▸ Instructions to follow: Copy the part of the Stella Blum biography between "- Born: 19 October" and "American fashion historian.", inclusive.

- Born: 19 October 1916 Schenectady, New York
- Died: 31 July 1985 (aged 68) Ravenna, Ohio
- Education: Syracuse University (B.F.A.) New York University Queens College New York University Institute of Fine Arts
- Occupation: Fashion historian
- Spouse: George A. Blum

= Stella Blum =

American art historian

Stella Blum, née Biercuk (19 October 1916 – 31 July 1985), was an American fashion historian.

==Life==
Stella Blum was born in Schenectady, New York on 19 October 1916 and graduated from Syracuse University with a B.F.A. degree in 1938. She married George A. Blum the following year and they had two sons together. She attended New York University, Queens College and New York University Institute of Fine Arts. Blum worked for the Museum of Costume Art from 1940 until 1942 when she quit to raise her children. Upon her return in 1953, she was appointed assistant curator and was promoted to associate curator in 1970 and curator of costumes at the Costume Institute from 1970 to 1973. She left the Metropolitan Museum, into which the Costume Institute had merged, to open a new center for the decorative arts and costumes at Kent State University from 1983 to 1985. Blum died of cancer in Ravenna, Ohio, on 31 July 1985.

==Activities==
Blum was a guest curator for the Detroit Institute of Arts, Flint Institute of Arts, Portland Museum of Art, and St. Louis Museum and she cataloged exhibitions in Australia, Switzerland, and Japan. She wrote four books on fashion history, often using images from period catalogs or magazines to illustrate the clothes.

▸ Information supplied:
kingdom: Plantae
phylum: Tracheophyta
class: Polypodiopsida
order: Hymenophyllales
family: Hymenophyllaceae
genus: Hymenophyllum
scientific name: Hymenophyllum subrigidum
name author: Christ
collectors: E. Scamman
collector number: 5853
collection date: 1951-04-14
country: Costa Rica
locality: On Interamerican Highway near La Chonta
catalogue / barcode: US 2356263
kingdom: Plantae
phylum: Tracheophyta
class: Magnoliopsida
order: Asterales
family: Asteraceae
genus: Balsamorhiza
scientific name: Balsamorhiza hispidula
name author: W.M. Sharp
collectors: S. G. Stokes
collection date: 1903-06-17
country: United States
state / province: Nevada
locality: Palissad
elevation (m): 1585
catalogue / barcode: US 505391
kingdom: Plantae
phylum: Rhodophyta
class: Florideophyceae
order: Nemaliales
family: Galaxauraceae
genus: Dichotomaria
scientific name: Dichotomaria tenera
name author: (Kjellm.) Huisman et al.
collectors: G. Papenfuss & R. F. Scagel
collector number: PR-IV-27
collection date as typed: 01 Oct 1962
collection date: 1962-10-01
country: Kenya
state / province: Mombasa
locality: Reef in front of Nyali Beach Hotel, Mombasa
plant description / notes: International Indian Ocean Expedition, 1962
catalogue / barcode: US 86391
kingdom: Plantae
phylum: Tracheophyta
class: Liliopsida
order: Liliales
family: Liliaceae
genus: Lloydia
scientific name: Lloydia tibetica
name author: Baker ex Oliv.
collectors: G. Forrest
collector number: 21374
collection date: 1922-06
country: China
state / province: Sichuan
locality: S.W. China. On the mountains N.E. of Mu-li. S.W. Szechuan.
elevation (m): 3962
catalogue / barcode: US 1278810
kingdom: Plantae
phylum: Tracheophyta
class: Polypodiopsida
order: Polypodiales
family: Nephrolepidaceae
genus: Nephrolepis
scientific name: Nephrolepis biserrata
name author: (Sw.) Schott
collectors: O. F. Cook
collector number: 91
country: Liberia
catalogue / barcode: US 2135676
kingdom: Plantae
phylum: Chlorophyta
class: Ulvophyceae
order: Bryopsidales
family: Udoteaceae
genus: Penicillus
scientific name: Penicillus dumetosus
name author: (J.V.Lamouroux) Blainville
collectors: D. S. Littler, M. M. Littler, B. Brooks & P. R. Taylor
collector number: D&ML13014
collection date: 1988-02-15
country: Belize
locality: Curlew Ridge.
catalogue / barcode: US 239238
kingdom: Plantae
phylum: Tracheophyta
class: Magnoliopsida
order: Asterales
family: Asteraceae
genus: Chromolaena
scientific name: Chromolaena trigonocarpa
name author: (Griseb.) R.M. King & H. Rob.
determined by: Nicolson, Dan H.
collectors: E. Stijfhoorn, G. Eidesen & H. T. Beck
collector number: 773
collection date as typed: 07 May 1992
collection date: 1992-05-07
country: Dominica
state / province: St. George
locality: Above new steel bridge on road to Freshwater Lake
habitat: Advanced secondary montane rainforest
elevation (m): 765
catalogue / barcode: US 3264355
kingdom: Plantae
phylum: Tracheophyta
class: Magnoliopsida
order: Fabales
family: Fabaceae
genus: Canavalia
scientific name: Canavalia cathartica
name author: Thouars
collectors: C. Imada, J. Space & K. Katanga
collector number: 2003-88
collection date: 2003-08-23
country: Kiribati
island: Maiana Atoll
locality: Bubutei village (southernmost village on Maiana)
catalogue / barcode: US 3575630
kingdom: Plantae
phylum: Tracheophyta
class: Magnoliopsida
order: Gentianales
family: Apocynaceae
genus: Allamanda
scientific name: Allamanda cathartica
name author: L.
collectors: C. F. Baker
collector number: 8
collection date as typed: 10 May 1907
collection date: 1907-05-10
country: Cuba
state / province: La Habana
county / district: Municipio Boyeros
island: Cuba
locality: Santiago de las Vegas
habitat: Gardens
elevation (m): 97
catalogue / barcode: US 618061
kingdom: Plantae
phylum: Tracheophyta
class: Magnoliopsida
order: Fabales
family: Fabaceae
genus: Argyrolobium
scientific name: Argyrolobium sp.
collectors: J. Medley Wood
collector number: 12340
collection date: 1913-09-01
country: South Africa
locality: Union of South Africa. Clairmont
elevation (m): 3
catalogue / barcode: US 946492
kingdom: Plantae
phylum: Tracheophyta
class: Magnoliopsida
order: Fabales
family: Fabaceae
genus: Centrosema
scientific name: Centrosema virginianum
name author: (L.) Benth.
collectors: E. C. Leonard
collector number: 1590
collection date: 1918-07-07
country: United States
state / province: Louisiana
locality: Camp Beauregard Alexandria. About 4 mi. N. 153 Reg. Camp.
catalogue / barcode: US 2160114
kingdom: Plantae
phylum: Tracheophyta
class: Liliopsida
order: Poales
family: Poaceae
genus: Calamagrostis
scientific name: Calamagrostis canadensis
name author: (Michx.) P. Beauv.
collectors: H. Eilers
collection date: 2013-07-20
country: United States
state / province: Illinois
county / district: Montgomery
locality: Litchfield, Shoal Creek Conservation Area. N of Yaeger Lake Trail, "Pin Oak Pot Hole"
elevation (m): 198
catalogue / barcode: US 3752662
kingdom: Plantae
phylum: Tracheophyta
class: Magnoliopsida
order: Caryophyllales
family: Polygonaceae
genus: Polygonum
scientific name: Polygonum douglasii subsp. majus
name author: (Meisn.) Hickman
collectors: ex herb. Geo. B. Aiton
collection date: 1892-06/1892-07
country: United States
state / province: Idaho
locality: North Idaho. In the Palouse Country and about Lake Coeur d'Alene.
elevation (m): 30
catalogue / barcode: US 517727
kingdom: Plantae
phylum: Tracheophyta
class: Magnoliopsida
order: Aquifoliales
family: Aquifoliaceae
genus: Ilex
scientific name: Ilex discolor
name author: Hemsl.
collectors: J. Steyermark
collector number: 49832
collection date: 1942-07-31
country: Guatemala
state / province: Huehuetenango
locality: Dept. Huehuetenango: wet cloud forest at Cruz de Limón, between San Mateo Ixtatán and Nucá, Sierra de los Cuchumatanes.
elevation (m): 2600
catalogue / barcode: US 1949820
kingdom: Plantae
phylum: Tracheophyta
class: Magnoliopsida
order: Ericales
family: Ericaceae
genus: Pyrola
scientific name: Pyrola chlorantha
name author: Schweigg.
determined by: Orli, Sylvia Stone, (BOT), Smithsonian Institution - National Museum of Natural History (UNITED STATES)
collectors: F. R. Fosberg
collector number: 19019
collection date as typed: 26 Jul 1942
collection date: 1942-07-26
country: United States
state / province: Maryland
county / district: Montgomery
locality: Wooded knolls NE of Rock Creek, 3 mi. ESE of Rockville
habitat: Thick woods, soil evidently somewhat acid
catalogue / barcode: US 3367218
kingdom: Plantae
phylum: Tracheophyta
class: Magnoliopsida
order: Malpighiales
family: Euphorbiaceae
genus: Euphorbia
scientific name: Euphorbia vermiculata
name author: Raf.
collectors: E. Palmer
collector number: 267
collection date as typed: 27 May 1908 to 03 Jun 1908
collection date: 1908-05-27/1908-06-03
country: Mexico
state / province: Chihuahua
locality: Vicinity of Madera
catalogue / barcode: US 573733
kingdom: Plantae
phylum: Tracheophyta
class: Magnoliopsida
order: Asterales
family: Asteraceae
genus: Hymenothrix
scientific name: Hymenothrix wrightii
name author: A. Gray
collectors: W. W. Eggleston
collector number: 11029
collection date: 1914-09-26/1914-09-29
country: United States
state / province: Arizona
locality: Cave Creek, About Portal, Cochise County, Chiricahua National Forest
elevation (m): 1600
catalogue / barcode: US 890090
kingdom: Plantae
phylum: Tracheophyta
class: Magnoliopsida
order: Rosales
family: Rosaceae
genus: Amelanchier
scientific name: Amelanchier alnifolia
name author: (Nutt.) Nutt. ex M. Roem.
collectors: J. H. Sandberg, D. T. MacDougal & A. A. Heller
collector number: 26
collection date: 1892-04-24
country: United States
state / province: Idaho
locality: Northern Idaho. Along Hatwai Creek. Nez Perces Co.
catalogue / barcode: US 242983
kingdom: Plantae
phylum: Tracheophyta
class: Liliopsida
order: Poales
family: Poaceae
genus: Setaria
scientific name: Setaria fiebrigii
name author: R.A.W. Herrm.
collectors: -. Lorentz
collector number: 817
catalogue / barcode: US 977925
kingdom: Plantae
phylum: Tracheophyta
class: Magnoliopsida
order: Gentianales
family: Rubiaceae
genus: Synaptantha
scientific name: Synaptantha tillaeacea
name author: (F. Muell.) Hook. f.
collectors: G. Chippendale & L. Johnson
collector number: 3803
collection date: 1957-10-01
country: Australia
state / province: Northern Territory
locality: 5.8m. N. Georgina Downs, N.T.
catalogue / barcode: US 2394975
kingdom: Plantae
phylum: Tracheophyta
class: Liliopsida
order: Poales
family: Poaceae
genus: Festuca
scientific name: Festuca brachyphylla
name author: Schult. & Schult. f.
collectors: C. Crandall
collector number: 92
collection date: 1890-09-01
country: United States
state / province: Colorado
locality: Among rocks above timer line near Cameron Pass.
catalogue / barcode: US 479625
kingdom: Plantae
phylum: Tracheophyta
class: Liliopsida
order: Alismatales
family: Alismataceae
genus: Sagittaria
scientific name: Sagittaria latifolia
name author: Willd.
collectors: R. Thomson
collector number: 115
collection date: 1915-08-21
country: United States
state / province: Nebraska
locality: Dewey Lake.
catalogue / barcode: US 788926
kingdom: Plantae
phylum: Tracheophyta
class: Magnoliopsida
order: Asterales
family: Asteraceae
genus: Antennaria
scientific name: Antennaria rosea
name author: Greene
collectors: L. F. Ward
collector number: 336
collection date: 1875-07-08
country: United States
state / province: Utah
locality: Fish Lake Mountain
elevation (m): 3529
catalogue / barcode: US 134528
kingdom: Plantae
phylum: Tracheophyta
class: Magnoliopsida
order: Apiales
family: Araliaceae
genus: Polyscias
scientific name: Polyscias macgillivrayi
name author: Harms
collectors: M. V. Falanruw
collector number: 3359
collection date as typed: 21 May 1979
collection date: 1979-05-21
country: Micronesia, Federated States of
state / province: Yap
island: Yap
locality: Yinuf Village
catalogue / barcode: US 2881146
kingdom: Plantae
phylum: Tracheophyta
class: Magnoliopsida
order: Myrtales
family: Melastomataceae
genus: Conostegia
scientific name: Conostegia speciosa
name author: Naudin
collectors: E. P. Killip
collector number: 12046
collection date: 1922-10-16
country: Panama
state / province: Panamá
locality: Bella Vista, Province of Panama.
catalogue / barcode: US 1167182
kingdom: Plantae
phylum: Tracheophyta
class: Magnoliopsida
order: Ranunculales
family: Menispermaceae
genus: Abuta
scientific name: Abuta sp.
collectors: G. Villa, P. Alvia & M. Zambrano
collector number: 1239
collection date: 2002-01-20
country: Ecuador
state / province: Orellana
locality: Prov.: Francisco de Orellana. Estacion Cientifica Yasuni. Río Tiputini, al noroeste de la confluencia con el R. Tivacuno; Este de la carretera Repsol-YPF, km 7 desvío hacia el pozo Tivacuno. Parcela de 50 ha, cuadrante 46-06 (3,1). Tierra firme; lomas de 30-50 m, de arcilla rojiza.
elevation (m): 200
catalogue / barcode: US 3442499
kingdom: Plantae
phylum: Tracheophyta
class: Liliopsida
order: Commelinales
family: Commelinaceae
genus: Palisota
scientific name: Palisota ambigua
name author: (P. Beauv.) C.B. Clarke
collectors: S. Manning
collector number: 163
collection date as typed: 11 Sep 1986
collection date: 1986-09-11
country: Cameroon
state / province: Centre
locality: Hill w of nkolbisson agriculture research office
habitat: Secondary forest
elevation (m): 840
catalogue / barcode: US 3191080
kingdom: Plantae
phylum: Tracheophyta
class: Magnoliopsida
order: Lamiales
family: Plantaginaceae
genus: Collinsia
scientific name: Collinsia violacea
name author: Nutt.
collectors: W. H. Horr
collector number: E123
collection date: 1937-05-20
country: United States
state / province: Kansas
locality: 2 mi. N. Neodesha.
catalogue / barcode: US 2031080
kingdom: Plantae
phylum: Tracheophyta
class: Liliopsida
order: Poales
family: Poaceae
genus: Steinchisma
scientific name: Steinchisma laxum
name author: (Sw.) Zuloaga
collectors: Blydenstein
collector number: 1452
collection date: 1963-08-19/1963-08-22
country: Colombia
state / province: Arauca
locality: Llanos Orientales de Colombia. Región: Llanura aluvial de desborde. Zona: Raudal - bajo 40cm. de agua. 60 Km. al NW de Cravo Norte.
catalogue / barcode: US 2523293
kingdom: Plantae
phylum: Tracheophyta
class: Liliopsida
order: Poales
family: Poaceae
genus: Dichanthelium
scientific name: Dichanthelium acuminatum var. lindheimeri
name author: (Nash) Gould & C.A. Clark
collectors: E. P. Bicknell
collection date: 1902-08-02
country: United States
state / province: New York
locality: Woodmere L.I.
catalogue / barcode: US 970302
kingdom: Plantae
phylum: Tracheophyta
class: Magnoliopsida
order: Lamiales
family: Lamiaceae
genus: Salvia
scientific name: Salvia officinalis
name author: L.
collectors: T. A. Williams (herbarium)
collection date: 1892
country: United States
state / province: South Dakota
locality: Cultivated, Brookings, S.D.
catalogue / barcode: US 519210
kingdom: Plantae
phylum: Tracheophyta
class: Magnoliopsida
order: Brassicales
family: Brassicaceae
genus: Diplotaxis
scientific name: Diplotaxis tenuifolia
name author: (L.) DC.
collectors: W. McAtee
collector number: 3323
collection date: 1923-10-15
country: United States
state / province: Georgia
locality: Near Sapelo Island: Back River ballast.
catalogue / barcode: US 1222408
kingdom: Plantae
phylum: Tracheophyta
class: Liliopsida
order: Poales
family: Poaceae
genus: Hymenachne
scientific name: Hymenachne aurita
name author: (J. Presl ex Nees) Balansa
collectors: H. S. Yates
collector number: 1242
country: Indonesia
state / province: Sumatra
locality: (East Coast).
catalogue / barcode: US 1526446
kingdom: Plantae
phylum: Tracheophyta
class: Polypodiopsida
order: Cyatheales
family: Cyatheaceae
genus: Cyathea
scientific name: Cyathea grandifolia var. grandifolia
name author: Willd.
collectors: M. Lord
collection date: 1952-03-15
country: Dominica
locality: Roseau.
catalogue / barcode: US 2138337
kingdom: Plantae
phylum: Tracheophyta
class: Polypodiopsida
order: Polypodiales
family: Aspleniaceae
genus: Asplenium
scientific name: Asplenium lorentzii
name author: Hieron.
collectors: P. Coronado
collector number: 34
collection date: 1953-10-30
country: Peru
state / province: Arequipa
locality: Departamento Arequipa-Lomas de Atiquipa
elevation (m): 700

▸ Result of the exercise:
- Born: 19 October 1916 Schenectady, New York
- Died: 31 July 1985 (aged 68) Ravenna, Ohio
- Education: Syracuse University (B.F.A.) New York University Queens College New York University Institute of Fine Arts
- Occupation: Fashion historian
- Spouse: George A. Blum

= Stella Blum =

American art historian

Stella Blum, née Biercuk (19 October 1916 – 31 July 1985), was an American fashion historian.